Poonsukwattana's grilled chicken and rice from Feast last year
Poonsukwattana's grilled chicken and rice from Feast last year
Amy McCarthy/EDFW

Peter Cho

At Han Oak (Eater Portland named it the best restaurant of the year), Cho delves into Korean barbecue, spicing up beef with a Korean-American dry rub. He knows his meats: he worked under April Bloomfield. Eater critic Bill Addison sees Cho’s restaurant as a sign of Korean cuisine's steadfast place in America’s culinary scape.
What he is making: to be announced
Where you’ll find ‘em: Hi, How are you?, Franklin Barbecue, Thursday, May 18

Isaac and Amanda Toups

The New Orleans Cajun chefs love pork chops and dirty rice, especially at their restaurants Toups' Meatery and Toups South. Isaac’s got a cookbook coming out next year, Chasing the Gator, plus he was named a fan favorite during Top Chef’s 13th season.
What they’re making: to be announced
Where you’ll find ‘em: Al Fuego, Wild Onion Ranch, Saturday, May 20

Andy Ricker

The man behind cult Thai spot Pok Pok has several locations of the restaurant in Portland, along with one in New York. (Alas, he closed down his Los Angeles shop in March.) Ricker won a James Beard Award for the restaurant in 2011.
What he is making: Gaam muu yaang and sai ua (grilled pork and northern Thai sausage)
Where you’ll find ‘em: Al Fuego, Wild Onion Ranch, Saturday, May 20

Joshua McFadden

The Portland chef at Italian-skewing Eater Portland 38 Ava Gene went from cooking at the restaurant to outright owning it. He also opened Middle Eastern restaurant Tusk (named one of Food & Wine's restaurants of 2017).
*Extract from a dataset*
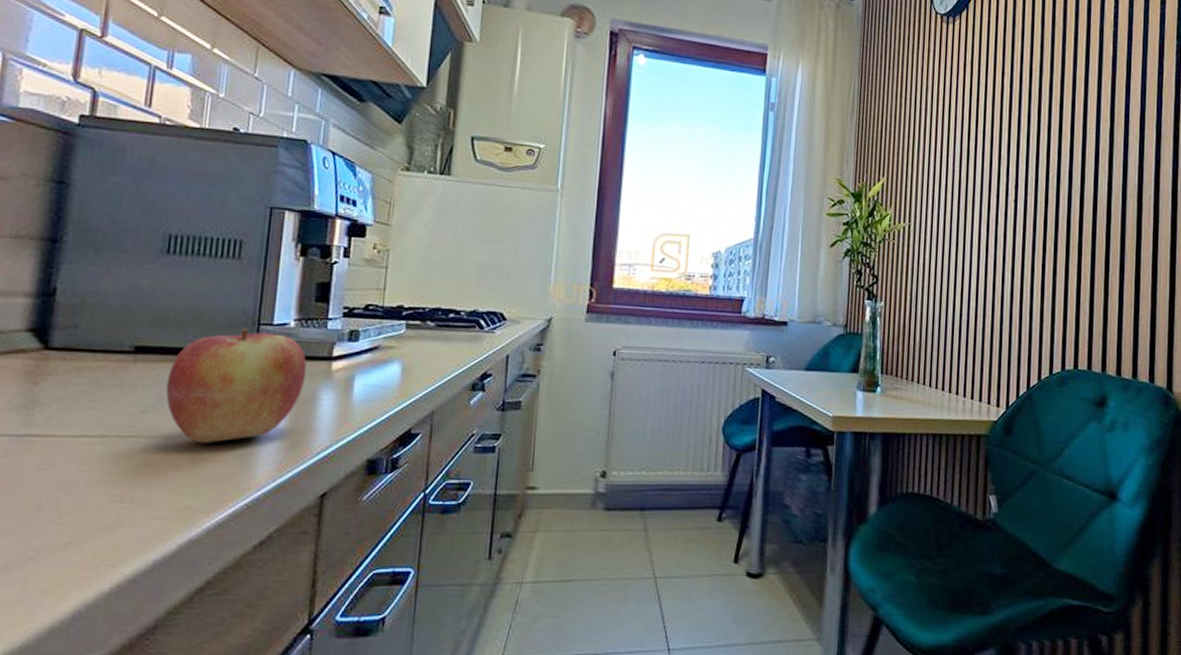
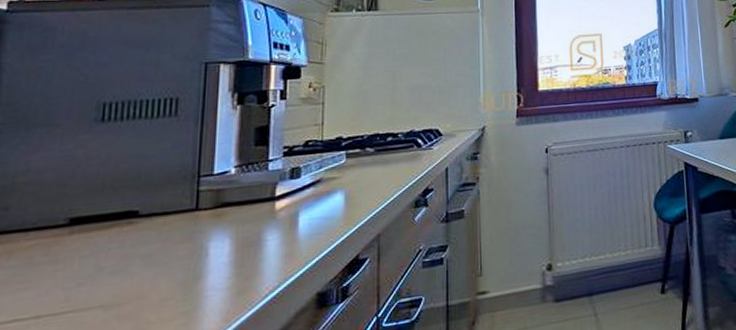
apple: present [165,329,307,443] -> none [104,183,249,307]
And to just keep himself busy, he just published a new vegetable-focused cookbook, Six Seasons: A New Way With Vegetables.
What he is making: “James Beard Sandwiches by the Sea,” with tonnato (a tuna sauce), sweet onions, white bread, and parsley
Where you’ll find ‘em: Hi Lo, Fair Market, Friday, May 19; Hawaii, Texas, Weather Up, Saturday, May 20; brunch at L'Oca d'Oro on Sunday, May 21. (If you miss out on Hot Luck, he’s cooking a pop-up dinner at Josephine House later that Sunday.)